_What the task asks_.
Identify every line in the records that contains the string "风格迁移", and copy each such line.

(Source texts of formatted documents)
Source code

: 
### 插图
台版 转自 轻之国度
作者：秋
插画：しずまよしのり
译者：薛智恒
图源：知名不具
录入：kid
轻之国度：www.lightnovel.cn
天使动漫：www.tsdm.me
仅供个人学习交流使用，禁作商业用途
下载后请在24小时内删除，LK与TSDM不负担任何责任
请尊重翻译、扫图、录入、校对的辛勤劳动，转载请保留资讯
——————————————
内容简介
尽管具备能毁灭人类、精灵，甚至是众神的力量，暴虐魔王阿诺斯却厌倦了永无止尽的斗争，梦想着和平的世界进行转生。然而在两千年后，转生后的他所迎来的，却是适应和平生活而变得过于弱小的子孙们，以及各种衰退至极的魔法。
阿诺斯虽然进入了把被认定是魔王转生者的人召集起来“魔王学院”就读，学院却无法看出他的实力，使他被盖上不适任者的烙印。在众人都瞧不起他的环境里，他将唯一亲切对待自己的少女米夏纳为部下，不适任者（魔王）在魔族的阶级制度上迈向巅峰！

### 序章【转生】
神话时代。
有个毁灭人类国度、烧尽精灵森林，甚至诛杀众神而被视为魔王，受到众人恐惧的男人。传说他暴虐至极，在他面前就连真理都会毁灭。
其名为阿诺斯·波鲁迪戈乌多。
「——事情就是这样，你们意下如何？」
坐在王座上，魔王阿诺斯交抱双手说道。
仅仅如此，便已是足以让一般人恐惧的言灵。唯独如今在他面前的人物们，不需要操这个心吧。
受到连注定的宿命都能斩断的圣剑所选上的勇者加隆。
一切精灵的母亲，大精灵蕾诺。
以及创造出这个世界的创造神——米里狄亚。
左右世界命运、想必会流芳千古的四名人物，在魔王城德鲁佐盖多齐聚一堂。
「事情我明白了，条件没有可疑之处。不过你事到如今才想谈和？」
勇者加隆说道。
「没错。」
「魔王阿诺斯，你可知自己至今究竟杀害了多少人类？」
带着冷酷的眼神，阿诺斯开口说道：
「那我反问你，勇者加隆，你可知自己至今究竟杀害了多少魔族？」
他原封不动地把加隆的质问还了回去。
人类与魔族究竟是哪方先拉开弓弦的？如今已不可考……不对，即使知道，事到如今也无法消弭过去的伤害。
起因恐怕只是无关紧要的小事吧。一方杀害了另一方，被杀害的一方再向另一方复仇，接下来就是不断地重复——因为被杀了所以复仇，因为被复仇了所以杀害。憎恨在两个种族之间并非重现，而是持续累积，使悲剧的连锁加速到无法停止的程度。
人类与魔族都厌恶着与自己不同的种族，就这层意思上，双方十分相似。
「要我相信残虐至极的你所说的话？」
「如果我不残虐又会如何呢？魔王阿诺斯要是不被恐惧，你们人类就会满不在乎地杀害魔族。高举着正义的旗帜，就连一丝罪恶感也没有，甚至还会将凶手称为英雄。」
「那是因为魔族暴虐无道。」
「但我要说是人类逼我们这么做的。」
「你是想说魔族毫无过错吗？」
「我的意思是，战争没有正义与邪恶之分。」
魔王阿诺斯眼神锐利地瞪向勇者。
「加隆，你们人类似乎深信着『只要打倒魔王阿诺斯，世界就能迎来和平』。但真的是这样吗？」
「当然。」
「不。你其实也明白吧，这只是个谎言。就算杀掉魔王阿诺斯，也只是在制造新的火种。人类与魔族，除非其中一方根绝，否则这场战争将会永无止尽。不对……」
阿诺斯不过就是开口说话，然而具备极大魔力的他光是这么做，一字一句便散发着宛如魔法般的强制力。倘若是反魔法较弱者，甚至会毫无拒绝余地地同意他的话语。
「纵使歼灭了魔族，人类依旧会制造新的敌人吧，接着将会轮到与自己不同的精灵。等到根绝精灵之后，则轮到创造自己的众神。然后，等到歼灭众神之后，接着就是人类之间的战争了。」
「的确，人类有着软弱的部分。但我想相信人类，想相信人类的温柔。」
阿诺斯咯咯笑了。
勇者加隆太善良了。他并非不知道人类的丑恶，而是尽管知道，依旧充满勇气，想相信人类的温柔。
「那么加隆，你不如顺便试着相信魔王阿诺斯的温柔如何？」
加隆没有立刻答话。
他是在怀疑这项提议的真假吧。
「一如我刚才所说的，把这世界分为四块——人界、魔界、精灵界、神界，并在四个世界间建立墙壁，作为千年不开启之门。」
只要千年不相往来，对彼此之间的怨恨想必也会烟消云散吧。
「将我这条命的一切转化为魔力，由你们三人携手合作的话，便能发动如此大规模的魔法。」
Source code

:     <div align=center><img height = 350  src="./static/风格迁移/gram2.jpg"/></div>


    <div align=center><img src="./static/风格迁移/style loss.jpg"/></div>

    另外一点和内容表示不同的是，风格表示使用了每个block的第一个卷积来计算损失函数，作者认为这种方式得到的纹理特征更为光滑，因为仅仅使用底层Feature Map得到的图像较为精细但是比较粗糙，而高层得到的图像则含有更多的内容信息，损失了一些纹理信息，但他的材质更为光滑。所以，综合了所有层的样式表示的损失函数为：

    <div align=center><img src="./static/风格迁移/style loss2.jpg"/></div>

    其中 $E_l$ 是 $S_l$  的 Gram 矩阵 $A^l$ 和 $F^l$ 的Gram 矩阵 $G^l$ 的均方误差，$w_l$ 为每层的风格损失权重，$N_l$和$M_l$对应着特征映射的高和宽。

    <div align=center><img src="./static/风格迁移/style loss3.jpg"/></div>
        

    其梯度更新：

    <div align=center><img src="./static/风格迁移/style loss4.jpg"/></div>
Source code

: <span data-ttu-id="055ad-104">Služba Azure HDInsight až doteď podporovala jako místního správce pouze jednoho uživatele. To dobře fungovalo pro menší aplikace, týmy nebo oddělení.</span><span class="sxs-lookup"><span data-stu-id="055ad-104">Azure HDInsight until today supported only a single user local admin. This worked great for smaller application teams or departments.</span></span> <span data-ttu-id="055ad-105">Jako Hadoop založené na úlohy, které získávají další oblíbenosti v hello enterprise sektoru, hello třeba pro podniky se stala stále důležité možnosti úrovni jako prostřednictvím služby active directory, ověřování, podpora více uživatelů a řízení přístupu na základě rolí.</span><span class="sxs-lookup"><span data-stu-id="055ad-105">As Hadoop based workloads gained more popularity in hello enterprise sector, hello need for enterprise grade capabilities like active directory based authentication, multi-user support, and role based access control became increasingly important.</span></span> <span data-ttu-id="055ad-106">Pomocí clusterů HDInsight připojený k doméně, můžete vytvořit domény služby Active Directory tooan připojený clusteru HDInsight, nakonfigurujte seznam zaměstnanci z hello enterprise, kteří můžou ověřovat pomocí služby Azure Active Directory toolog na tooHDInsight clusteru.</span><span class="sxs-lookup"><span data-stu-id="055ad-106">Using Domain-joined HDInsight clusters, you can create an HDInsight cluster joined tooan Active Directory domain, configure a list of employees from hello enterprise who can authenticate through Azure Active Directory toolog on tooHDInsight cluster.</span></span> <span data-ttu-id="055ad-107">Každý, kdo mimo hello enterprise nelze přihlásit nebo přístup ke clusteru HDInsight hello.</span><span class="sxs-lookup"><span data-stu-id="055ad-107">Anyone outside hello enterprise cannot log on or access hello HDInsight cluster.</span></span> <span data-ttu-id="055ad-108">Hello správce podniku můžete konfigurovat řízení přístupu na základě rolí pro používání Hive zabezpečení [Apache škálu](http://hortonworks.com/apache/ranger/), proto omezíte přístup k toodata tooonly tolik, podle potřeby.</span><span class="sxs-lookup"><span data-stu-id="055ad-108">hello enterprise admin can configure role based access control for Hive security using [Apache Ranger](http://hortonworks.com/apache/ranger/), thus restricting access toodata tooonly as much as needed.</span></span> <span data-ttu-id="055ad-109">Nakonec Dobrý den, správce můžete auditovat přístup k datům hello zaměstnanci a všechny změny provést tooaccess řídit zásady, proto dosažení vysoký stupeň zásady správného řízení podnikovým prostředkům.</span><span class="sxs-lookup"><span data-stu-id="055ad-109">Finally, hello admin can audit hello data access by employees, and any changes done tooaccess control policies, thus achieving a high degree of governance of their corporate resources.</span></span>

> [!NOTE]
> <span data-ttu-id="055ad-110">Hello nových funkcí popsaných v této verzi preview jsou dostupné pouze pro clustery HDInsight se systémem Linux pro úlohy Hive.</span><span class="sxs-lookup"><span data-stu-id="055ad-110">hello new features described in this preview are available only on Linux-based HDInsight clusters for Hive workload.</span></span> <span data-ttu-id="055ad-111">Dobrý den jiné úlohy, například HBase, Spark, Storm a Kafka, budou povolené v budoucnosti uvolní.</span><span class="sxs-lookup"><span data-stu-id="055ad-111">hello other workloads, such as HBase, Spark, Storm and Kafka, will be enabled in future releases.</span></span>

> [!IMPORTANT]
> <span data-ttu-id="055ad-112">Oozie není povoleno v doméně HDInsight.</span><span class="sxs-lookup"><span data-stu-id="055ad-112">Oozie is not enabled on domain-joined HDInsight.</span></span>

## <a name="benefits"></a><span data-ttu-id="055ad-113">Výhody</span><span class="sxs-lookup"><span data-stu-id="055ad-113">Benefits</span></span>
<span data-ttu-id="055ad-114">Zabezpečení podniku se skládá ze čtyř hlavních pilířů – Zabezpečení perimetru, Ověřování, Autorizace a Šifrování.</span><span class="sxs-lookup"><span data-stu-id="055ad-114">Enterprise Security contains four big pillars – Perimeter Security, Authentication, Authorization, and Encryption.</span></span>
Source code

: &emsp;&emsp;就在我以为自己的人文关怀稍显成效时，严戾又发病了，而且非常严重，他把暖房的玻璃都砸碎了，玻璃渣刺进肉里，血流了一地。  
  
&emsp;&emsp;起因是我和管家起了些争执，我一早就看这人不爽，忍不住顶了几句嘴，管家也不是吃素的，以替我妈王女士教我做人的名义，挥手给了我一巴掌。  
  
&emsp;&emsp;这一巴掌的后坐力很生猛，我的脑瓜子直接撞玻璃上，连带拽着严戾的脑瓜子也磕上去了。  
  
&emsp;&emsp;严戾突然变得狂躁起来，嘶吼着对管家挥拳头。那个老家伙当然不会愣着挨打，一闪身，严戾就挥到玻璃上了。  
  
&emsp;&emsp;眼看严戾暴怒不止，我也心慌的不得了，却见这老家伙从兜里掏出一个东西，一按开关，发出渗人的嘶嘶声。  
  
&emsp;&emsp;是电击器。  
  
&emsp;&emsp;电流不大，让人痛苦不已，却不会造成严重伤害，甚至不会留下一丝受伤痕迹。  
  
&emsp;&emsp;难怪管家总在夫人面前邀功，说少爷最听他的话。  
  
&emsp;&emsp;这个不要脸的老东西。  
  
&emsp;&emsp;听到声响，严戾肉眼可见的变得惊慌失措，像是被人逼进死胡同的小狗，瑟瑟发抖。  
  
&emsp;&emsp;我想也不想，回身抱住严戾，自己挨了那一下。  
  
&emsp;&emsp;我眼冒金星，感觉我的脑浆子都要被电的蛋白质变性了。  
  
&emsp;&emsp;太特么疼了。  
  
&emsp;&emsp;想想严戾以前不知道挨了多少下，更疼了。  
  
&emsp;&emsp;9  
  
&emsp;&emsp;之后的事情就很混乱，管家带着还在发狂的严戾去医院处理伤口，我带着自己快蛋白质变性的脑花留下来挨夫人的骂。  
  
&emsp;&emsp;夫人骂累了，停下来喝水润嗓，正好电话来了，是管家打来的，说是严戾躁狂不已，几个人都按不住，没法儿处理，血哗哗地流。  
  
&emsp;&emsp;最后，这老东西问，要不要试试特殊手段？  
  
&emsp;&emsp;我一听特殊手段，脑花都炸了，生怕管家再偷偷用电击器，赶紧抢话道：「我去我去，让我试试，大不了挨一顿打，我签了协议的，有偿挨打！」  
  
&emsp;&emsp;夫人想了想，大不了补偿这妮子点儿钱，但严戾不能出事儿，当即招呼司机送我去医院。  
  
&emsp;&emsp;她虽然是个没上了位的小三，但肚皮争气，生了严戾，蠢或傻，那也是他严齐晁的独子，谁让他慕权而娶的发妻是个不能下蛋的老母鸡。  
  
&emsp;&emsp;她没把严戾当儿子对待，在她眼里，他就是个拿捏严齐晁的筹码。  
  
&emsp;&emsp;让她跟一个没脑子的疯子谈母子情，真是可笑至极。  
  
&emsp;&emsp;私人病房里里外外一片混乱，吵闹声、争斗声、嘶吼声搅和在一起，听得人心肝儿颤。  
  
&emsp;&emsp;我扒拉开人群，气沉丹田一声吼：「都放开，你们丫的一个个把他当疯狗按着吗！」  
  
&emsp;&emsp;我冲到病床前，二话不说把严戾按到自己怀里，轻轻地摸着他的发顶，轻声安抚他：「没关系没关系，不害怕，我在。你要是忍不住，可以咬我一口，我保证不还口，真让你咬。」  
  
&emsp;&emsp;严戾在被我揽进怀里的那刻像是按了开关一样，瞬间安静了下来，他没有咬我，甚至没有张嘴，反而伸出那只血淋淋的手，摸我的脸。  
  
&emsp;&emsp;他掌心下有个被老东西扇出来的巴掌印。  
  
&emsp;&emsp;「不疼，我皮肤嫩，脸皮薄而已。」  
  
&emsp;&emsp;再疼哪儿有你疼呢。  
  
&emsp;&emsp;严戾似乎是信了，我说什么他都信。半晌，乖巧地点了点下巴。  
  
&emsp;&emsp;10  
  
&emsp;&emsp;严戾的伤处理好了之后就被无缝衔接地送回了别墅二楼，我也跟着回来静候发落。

_Answer to the exercise_.
:     <div align=center><img height = 350  src="./static/风格迁移/gram2.jpg"/></div>
    <div align=center><img src="./static/风格迁移/style loss.jpg"/></div>
    <div align=center><img src="./static/风格迁移/style loss2.jpg"/></div>
    <div align=center><img src="./static/风格迁移/style loss3.jpg"/></div>
    <div align=center><img src="./static/风格迁移/style loss4.jpg"/></div>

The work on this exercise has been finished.